By Paul Saville, brandrepublic.com, Tuesday, 31 July 2012 08:30AM
It should be a marketer’s dream. Thousands of young people with disposable cash to burn are packed into a couple of muddy fields with ample time on their hands.
But last year, an estimated 30 festivals went bankrupt. Have the public fallen out of love with festivals? Or perhaps brand overload to blame - is marketing killing festivals?
Undoubtedly the apocalyptic weather has to share some of the blame for this year’s poor ticket sales, but historically we Brits don’t actually mind a bit of mud and rain all that much.
What visitors have been turned off by are organisers looking to make a fast buck by cramming in as many brands activities as they can, combined with the sheer numbers of festivals on the market.
For many brands, festival activity is simply seen as another tick in the youth engagement box. Festivals will always provide brands with a valuable place and indeed a return, if they add value to the festival experience.
An emotional experience for many, They are a place where people go to try something new, where people are open to experiences. They are, in theory, the perfect home for experiential marketing.

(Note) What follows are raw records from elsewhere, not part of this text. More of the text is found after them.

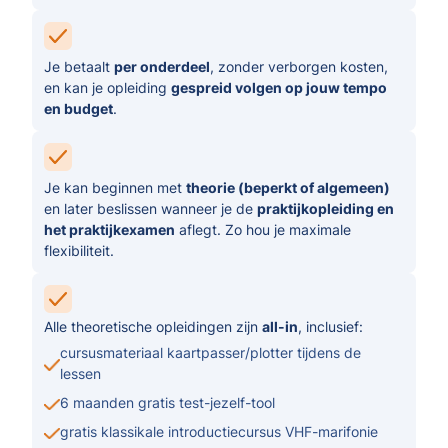
Je betaalt
per onderdeel
, zonder verborgen kosten,
en kan je opleiding
gespreid volgen op jouw tempo
en budget
.
Je kan beginnen met
theorie (beperkt of algemeen)
en later beslissen wanneer je de
praktijkopleiding en
het praktijkexamen
aflegt. Zo hou je maximale
flexibiliteit.
Alle theoretische opleidingen zijn
all-in
, inclusief:
cursusmateriaal kaartpasser/plotter tijdens de
lessen
6 maanden gratis test-jezelf-tool
gratis klassikale introductiecursus VHF-marifonie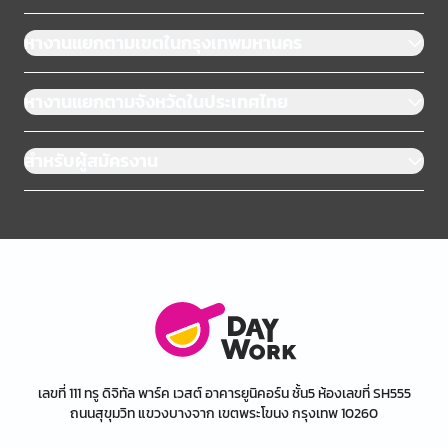
หางานแยกตามเขตในกรุงเทพมหานคร
หางานแยกตามจังหวัดในประเทศไทย
สำหรับผู้สมัครงาน
เลขที่ 111 ทรู ดิจิทัล พาร์ค เวสต์ อาคารยูนิคอร์น ชั้น5 ห้องเลขที่ SH555
ถนนสุขุมวิท แขวงบางจาก เขตพระโขนง กรุงเทพ 10260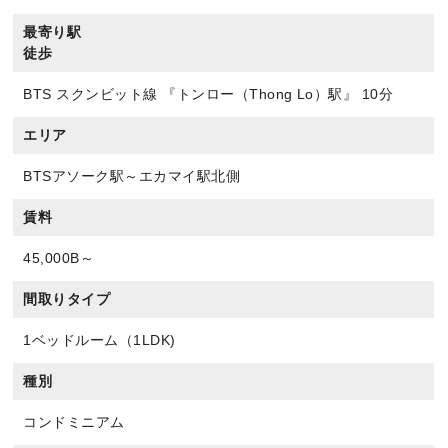
最寄り駅
徒歩
BTS スクンビット線 『トンロー（Thong Lo）駅』 10分
エリア
BTSアソーク駅～エカマイ駅北側
賃料
45,000B～
間取りタイプ
1ベッドルーム（1LDK)
種別
コンドミニアム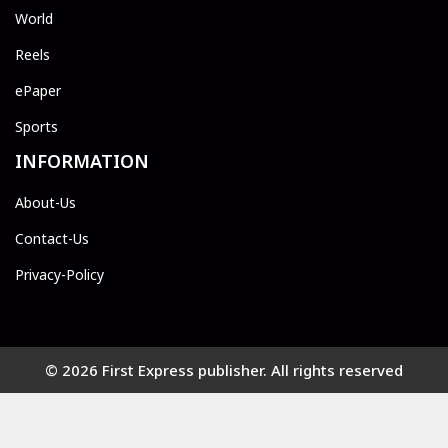
World
Reels
ePaper
Sports
INFORMATION
About-Us
Contact-Us
Privacy-Policy
© 2026 First Express publisher. All rights reserved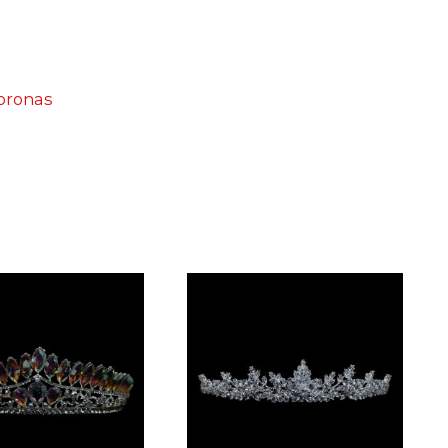
Coronas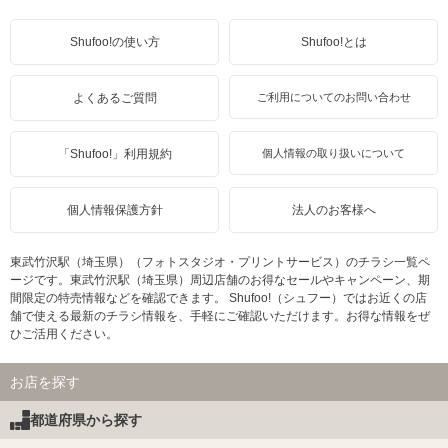
Shufoo!の使い方
Shufoo!とは
よくあるご質問
ご利用についてのお問い合わせ
「Shufoo!」利用規約
個人情報の取り扱いについて
個人情報保護方針
法人のお客様へ
東武竹沢駅（埼玉県）（フォトスタジオ・プリントサービス）のチラシ一覧ペ
ージです。東武竹沢駅（埼玉県）周辺店舗のお得なセールやキャンペーン、期
間限定の特売情報などを確認できます。 Shufoo!（シュフー）ではお近くの店
舗で使える最新のチラシ情報を、手軽にご確認いただけます。お得な情報をぜ
ひご活用ください。
お店を探す
都道府県から探す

Enhancing the visitor experience rather than overtly selling is key. It’s important to remember why people go to festivals - to listen to music. Give people a better or easier way to listen to the music they came to see or an exclusive opportunity to hear something new.
We have been running onsite activation for Vodafone at ten of this year’s festivals, giving Vodafone customers an enhanced experience with the opportunity to watch the main stage action from the raised and covered Vodafone Viewing Platform - and most popular - mobile charging facilities.

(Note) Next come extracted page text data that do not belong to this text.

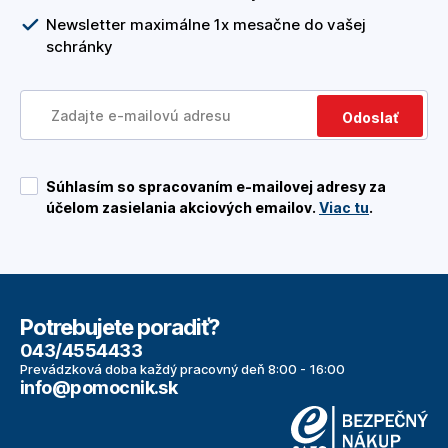
Newsletter maximálne 1x mesačne do vašej
schránky
Odoslať
Súhlasím so spracovaním e-mailovej adresy za
účelom zasielania akciových emailov.
Viac tu
.
Potrebujete poradiť?
043/4554433
Prevádzková doba každý pracovný deň 8:00 - 16:00
info@pomocnik.sk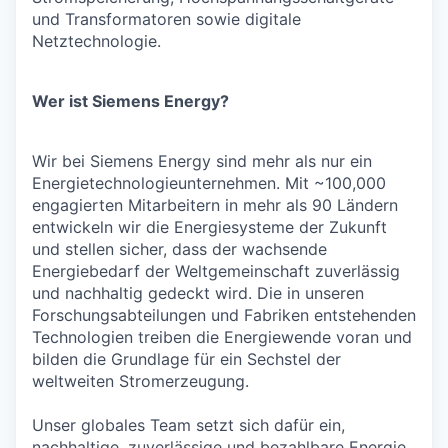
und Transformatoren sowie digitale
Netztechnologie.
Wer ist Siemens Energy?
Wir bei Siemens Energy sind mehr als nur ein
Energietechnologieunternehmen. Mit ~100,000
engagierten Mitarbeitern in mehr als 90 Ländern
entwickeln wir die Energiesysteme der Zukunft
und stellen sicher, dass der wachsende
Energiebedarf der Weltgemeinschaft zuverlässig
und nachhaltig gedeckt wird. Die in unseren
Forschungsabteilungen und Fabriken entstehenden
Technologien treiben die Energiewende voran und
bilden die Grundlage für ein Sechstel der
weltweiten Stromerzeugung.
Unser globales Team setzt sich dafür ein,
nachhaltige, zuverlässige und bezahlbare Energie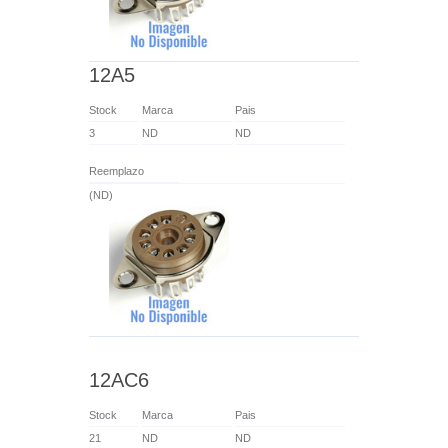
12A5
Stock
Marca
Pais
3
ND
ND
Reemplazo
(ND)
12AC6
Stock
Marca
Pais
21
ND
ND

Vodafone gives its customers a way to stay connected when they need it most; ensuring a steady stream of muddy photos, rain-soaked status updates and drenched tweets make their way to the outside world.
A festival that does corporate sponsorship well is Glastonbury. Brand activity at Glastonbury is subtle and works with, not against the personality of the festival.
Charity brands dominate the space and the corporate brands that are there are less visible and enhance the experience, offering interactive and free exclusive opportunities.
Glastonbury still maintains its reputation as a grassroots festival, despite making huge profits from the major brand names attached. This integrity is one of the reason is still sells out within hours.